Mais quand cela aura-t-il lieu ?

troisième serviteur.

Demain, aujourd’hui, immédiatement. Vous entendrez battre le tambour cette après-midi. La chose est pour ainsi dire dans le menu de leur festin et doit être exécutée avant qu’ils se soient essuyé les lèvres.

deuxième serviteur.

Bon ! nous allons donc revoir le monde en émoi ! La paix n’est bonne qu’à rouiller le fer, à multiplier les tailleurs et à faire pulluler les faiseurs de ballades.

premier serviteur.

Donnez-moi la guerre, vous dis-je ! Elle l’emporte sur la paix autant que le jour sur la nuit ; elle est leste, vigilante, sonore et pleine de nouveautés.
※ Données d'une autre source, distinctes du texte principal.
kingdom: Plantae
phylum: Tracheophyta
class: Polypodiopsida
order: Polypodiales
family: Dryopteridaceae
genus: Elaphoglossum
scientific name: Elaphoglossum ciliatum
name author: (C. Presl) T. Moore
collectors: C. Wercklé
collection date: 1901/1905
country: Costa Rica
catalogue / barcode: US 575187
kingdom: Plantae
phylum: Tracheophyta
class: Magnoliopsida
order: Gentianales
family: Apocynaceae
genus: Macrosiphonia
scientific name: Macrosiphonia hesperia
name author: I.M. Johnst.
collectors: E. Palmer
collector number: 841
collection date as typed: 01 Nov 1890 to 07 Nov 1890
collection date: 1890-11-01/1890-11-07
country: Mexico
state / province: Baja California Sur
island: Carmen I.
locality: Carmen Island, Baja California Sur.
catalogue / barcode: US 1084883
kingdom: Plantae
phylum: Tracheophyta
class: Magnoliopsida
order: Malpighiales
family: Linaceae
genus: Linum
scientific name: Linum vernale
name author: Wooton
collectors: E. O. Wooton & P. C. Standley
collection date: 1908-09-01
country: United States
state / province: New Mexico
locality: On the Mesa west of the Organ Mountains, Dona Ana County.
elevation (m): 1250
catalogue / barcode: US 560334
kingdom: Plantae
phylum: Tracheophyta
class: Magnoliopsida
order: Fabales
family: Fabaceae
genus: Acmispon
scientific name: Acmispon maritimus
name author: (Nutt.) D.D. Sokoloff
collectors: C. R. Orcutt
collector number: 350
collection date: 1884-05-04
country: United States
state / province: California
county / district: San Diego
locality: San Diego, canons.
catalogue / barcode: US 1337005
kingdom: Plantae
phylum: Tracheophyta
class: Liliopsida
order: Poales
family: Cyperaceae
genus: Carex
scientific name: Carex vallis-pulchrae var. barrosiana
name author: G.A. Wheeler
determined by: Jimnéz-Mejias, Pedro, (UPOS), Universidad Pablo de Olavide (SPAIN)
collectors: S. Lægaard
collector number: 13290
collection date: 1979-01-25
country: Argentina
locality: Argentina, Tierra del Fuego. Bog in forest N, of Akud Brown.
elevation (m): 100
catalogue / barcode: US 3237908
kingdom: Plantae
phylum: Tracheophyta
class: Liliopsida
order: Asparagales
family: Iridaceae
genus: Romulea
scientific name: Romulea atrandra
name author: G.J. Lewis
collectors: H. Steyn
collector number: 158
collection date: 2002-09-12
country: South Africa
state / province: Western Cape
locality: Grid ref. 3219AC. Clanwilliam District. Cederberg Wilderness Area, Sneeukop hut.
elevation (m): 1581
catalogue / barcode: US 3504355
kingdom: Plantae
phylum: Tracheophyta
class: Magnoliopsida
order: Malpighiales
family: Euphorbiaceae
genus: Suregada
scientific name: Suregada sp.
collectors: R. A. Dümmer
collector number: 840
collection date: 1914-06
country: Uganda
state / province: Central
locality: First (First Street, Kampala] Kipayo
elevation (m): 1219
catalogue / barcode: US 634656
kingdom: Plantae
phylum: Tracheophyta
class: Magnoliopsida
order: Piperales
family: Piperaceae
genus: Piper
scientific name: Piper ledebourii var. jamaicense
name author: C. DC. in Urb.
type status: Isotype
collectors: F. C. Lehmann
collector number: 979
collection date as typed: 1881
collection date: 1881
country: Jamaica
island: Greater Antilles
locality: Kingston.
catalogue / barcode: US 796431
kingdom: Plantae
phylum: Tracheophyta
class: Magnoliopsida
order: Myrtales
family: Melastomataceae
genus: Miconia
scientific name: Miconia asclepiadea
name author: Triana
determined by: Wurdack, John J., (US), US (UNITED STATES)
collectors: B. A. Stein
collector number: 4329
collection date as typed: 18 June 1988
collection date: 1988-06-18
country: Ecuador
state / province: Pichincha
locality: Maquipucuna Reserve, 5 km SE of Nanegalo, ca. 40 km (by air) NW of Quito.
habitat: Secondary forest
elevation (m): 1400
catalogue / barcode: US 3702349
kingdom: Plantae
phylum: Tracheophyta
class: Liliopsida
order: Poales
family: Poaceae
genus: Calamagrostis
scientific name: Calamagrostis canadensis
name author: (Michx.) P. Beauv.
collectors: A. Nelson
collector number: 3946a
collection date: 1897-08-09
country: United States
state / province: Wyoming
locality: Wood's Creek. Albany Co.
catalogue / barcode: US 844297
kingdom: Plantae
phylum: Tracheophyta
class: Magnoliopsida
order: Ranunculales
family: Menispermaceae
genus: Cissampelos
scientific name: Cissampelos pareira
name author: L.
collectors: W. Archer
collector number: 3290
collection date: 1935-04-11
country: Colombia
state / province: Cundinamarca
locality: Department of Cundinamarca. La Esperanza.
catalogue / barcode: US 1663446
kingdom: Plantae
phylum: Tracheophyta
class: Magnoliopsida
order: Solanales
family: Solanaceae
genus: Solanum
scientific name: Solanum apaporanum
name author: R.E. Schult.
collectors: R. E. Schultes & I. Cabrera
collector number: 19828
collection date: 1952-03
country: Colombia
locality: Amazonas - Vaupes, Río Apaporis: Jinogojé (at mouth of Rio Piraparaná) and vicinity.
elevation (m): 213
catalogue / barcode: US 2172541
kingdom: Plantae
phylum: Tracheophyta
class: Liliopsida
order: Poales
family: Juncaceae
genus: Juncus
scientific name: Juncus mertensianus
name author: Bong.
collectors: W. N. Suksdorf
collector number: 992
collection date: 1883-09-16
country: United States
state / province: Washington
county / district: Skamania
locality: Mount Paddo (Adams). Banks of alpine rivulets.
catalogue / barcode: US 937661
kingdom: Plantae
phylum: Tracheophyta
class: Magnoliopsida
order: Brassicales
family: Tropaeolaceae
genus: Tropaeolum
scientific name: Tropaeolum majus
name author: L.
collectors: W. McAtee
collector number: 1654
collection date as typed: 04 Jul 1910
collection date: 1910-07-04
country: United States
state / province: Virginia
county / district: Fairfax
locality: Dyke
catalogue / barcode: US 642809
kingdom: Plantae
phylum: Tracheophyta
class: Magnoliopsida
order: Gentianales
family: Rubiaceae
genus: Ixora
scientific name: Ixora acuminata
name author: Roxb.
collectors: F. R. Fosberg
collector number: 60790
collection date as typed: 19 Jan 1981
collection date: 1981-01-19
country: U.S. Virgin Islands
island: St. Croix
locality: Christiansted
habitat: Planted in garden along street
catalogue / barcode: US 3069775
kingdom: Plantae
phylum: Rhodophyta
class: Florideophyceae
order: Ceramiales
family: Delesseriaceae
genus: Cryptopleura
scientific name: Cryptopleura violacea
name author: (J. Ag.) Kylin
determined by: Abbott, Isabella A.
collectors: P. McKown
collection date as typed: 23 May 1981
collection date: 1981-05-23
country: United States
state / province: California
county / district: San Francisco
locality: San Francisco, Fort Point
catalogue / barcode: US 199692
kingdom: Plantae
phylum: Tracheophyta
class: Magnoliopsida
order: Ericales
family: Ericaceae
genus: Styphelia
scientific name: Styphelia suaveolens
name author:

La paix, c’est une apoplexie, une léthargie ; elle est fade, sourde, somnolente, insensible ; elle fait bien plus de bâtards que la guerre ne détruit d’hommes.

deuxième serviteur.

C’est juste ; et si le viol peut s’appeler, en quelque sorte, un acte de guerre, on ne peut nier que la paix ne fasse bien des cocus.

premier serviteur.

Oui, et elle rend les hommes ennemis les uns des autres.